DPYD6 plays an important role in fluoropyrimidine toxicity in addition to DPYD2A and c.2846A>T: a comprehensive analysis in 1254 patients

• Published in: The pharmacogenomics journal Vol. 19; no. 6; pp. 556 - 563
• Main Authors: Del Re, Marzia, Cinieri, Saverio, Michelucci, Angela, Salvadori, Stefano, Loupakis, Fotios, Schirripa, Marta, Cremolini, Chiara, Crucitta, Stefania, Barbara, Cecilia, Di Leo, Angelo, Latiano, Tiziana Pia, Pietrantonio, Filippo, Di Donato, Samantha, Simi, Paolo, Passardi, Alessandro, De Braud, Filippo, Altavilla, Giuseppe, Zamagni, Claudio, Bordonaro, Roberto, Butera, Alfredo, Maiello, Evaristo, Pinto, Carmine, Falcone, Alfredo, Mazzotti, Valentina, Morganti, Riccardo, Danesi, Romano
• Format: Journal Article
• Language: English
• Published: London Nature Publishing Group UK 01.12.2019; Nature Publishing Group
• Subjects: 45/22; 45/77; 631/67/69; 692/53/2423; Alleles; Biomedical and Life Sciences; Biomedicine; Cohort Studies; Dihydrouracil Dehydrogenase (NADP) - genetics; Drug-Related Side Effects and Adverse Reactions - genetics; Enzymatic activity; Female; Gene Expression; Genetic analysis; Genotype; Hematology; Human Genetics; Humans; Male; Middle Aged; Neutropenia; Oncology; Pharmacotherapy; Polymorphism, Single Nucleotide - genetics; Psychopharmacology; Pyrimidines - adverse effects; Pyrimidines - therapeutic use; Toxicity
• ISSN: 1470-269X; 1473-1150; 1473-1150
• DOI: 10.1038/s41397-019-0077-1

Dihydropyrimidine dehydrogenase ( DPYD ) is a highly polymorphic gene and classic deficient variants (i.e., c.1236G>A/HapB3, c.1679T>G, c.1905+1G>A and c.2846A>T) are characterized by impaired enzyme activity and risk of severe adverse drug reactions (ADRs) in patients treated with fluoropyrimidines.
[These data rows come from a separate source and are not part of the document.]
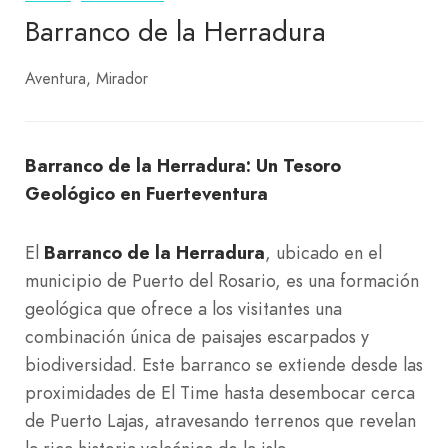
Barranco de la Herradura
Aventura
Mirador
Barranco de la Herradura: Un Tesoro
Geológico en Fuerteventura
El
Barranco de la Herradura
, ubicado en el
municipio de Puerto del Rosario, es una formación
geológica que ofrece a los visitantes una
combinación única de paisajes escarpados y
biodiversidad. Este barranco se extiende desde las
proximidades de El Time hasta desembocar cerca
de Puerto Lajas, atravesando terrenos que revelan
The identification of poor metabolizers by pre-emptive DPYD screening may reduce the rate of ADRs but many patients with wild-type genotype for classic variants may still display ADRs. Therefore, the search for additional DPYD polymorphisms associated with ADRs may improve the safety of treatment with fluoropyrimidines. This study included 1254 patients treated with fluoropyrimidine-containing regimens and divided into cohort 1 , which included 982 subjects suffering from gastrointestinal G≥2 and/or hematological G≥3 ADRs, and cohort 2 (control group), which comprised 272 subjects not requiring dose reduction, delay or discontinuation of treatment. Both groups were screened for DPYD variants c.496A>G, c.1236G>A/HapB3, c.1601G>A ( DPYD *4), c.1627A>G ( DPYD *5), c.1679T>G ( DPYD *13), c.1896T>C, c.1905 + 1G>A ( DPYD *2A), c.2194G>A ( DPYD *6), and c.2846A>T to assess their association with toxicity. Genetic analysis in the two cohorts were done by Real-Time PCR of DNA extracted from 3 ml of whole blood. DPYD c.496A>G, c.1601G>A, c.1627A>G, c.1896T>C, and c.2194G>A variants were found in both cohort 1 and 2, while c.1905+1G>A and c.2846A>T were present only in cohort 1 . DPYD c.1679T>G and c.1236G>A/HapB3 were not found. Univariate analysis allowed the selection of c.1905+1G>A, c.2194G>A and c.2846A>T alleles as significantly associated with gastrointestinal and hematological ADRs ( p  < 0.05), while the c.496A>G variant showed a positive trend of association with neutropenia ( p  = 0.06). In conclusion, c.2194G>A is associated with clinically-relevant ADRs in addition to the already known c.1905+1G>A and c.2846A>T variants and should be evaluated pre-emptively to reduce the risk of fluoropyrimidine-associated ADRs.